例如,这里有几个没有数学优化的方程式(所有代码都是用 Julia 1.1 编写的,而不是 JuliaPro):
function OriginalFunction( a,b,c,d,E )
# Oprations' count:
# sqrt: 4
# ^: 14
# * : 14
# / : 10
# +: 20
# -: 6
# = : 0+4
x1 = (1/(1+c^2))*(-c*d+a+c*b-sqrt(E))
y1 = d-(c^2*d)/(1+c^2)+(c*a)/(1+c^2)+(c^2*b)/(1+c^2)-(c*sqrt(E))/(1+c^2)
x2 = (1/(1+c^2))*(-c*d+a+c*b+sqrt(E))
y2 = d-(c^2*d)/(1+c^2)+(c*a)/(1+c^2)+(c^2*b)/(1+c^2)+(c*sqrt(E))/(1+c^2)
return [ [x1;y1] [x2;y2] ]
end
我用一些技巧优化了它们,包括:
(a*b + a*c) -> a*(b+c)
因为加法比乘法快。
a^2 -> a*a
避免电源操作。
- 如果有一个长操作至少使用了两次,请将其分配给一个变量,以避免重复计算。例如:
x = a * (1+c^2); y = b * (1+c^2)
->
temp = 1+c^2
x = a * temp; y = b * temp
- 将 Int 转换为 Float64,这样计算机就不必执行此操作(在 运行 时间或编译时)。例如:
1/x -> 1.0/x
结果给出了运算次数少得多的等价方程:
function SimplifiedFunction( a,b,c,d,E )
# Oprations' count:
# sqrt: 1
# ^: 0
# *: 9
# /: 1
# +: 4
# -: 6
# = : 5+4
temp1 = sqrt(E)
temp2 = c*(b - d) + a
temp3 = 1.0/(1.0+c*c)
temp4 = d - (c*(c*(d - b) - a))*temp3
temp5 = (c*temp1)*temp3
x1 = temp3*(temp2-temp1)
y1 = temp4-temp5
x2 = temp3*(temp2+temp1)
y2 = temp4+temp5
return [ [x1;y1] [x2;y2] ]
end
然后我用以下功能测试了它们,希望操作少得多的版本玩得更快或相同:
function Test2Functions( NumberOfTests::Real )
local num = Int(NumberOfTests)
# -- Generate random numbers
local rands = Array{Float64,2}(undef, 5,num)
for i in 1:num
rands[:,i:i] = [rand(); rand(); rand(); rand(); rand()]
end
local res1 = Array{Array{Float64,2}}(undef, num)

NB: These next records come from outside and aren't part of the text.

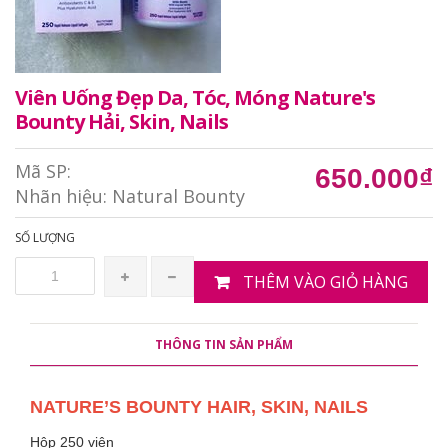
Viên Uống Đẹp Da, Tóc, Móng Nature's
Bounty Hải, Skin, Nails
Mã SP:
650.000₫
Nhãn hiệu:
Natural Bounty
SỐ LƯỢNG
THÊM VÀO GIỎ HÀNG
THÔNG TIN SẢN PHẨM
NATURE’S BOUNTY HAIR, SKIN, NAILS
Hộp 250 viên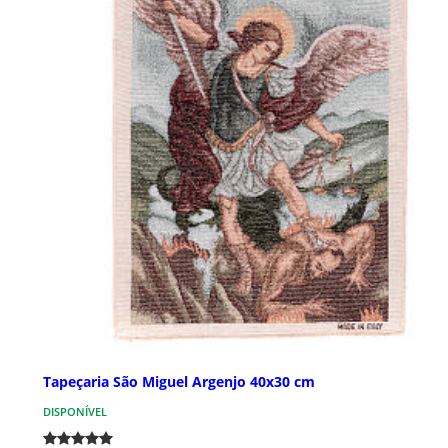
Tapeçaria São Miguel Argenjo 40x30 cm
DISPONÍVEL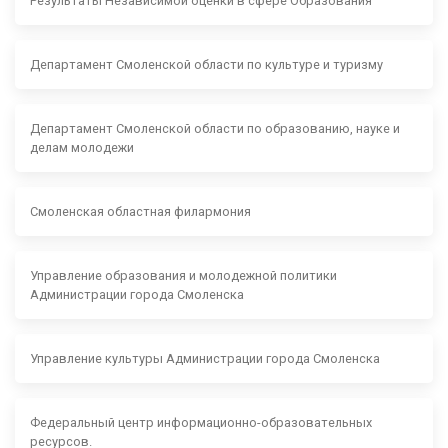
Результаты Независимой оценки в сфере Образования
Департамент Смоленской области по культуре и туризму
Департамент Смоленской области по образованию, науке и
делам молодежи
Смоленская областная филармония
Управление образования и молодежной политики
Администрации города Смоленска
Управление культуры Администрации города Смоленска
Федеральный центр информационно-образовательных
ресурсов.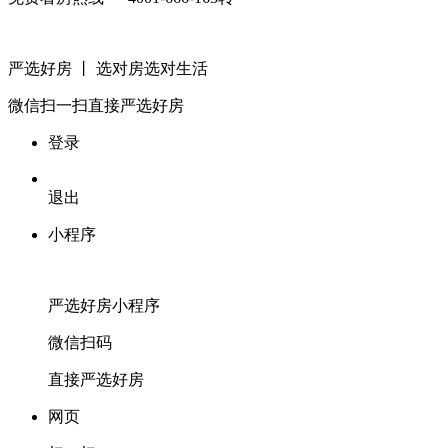
严选好房
丨 选对房选对生活
微信扫一扫
直接严选好房
登录
退出
小程序
严选好房
小程序
微信扫码
直接严选好房
网页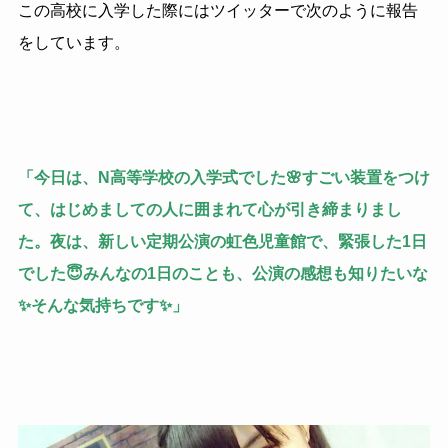
この高校に入学した際にはツイッターで次のように報告
をしています。
「今日は、N高等学校の入学式でした🌸すごい装置をつけ
て、はじめましての人に囲まれて心が引き締まりまし
た。夜は、新しい定期公演の虹色児童館で、緊張した1日
でした😇みんなの1日のことも、公演の感想も知りたいな
✨そんな気持ちです✨」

local res2 = Array{Array{Float64,2}}(undef, num)
# - Test OriginalFunction
@time for i in 1:num
a,b,c,d,E = rands[:,i]
res1[i] = OriginalFunction( a,b,c,d,E )
end
# - Test SimplifiedFunction
@time for i in 1:num
a,b,c,d,E = rands[:,i]
res2[i] = SimplifiedFunction( a,b,c,d,E )
end
return res1, res2
end
Test2Functions( 1e6 )
然而,事实证明这 2 个函数使用相同数量的内存分配,但简化的函数有更多的垃圾收集时间,并且 运行s 慢了大约 5%:
julia> Test2Functions( 1e6 )
1.778731 seconds (7.00 M allocations: 503.540 MiB, 47.35% gc time)
1.787668 seconds (7.00 M allocations: 503.540 MiB, 50.92% gc time)
julia> Test2Functions( 1e6 )
1.969535 seconds (7.00 M allocations: 503.540 MiB, 52.05% gc time)
2.221151 seconds (7.00 M allocations: 503.540 MiB, 56.68% gc time)
julia> Test2Functions( 1e6 )
1.946441 seconds (7.00 M allocations: 503.540 MiB, 55.23% gc time)
2.099875 seconds (7.00 M allocations: 503.540 MiB, 59.33% gc time)
julia> Test2Functions( 1e6 )
1.836350 seconds (7.00 M allocations: 503.540 MiB, 53.37% gc time)
2.011242 seconds (7.00 M allocations: 503.540 MiB, 58.43% gc time)
julia> Test2Functions( 1e6 )
1.856081 seconds (7.00 M allocations: 503.540 MiB, 53.44% gc time)
2.002087 seconds (7.00 M allocations: 503.540 MiB, 58.21% gc time)
julia> Test2Functions( 1e6 )
1.833049 seconds (7.00 M allocations: 503.540 MiB, 53.55% gc time)
1.996548 seconds (7.00 M allocations: 503.540 MiB, 58.41% gc time)
julia> Test2Functions( 1e6 )
1.846894 seconds (7.00 M allocations: 503.540 MiB, 53.53% gc time)
2.053529 seconds (7.00 M allocations: 503.540 MiB, 58.30% gc time)
julia> Test2Functions( 1e6 )
1.896265 seconds (7.00 M allocations: 503.540 MiB, 54.11% gc time)
2.083253 seconds (7.00 M allocations: 503.540 MiB, 58.10% gc time)
julia> Test2Functions( 1e6 )
1.910244 seconds (7.00 M allocations: 503.540 MiB, 53.79% gc time)
2.085719 seconds (7.00 M allocations: 503.540 MiB, 58.36% gc time)
谁能告诉我为什么?即使在某些性能关键代码中,5% 的速度可能也不值得为之奋斗,但我仍然很好奇:我如何帮助 Julia 编译器生成更快的代码?
原因是您 运行 在第二个循环中(而不是在第一个循环中)进入垃圾收集。如果你在循环之前做 GC.gc()
你会得到更多可比较的结果:
function Test2Functions( NumberOfTests::Real )
local num = Int(NumberOfTests)
# -- Generate random numbers
local rands = Array{Float64,2}(undef, 5,num)
for i in 1:num
rands[:,i:i] = [rand(); rand(); rand(); rand(); rand()]
end
local res1 = Array{Array{Float64,2}}(undef, num)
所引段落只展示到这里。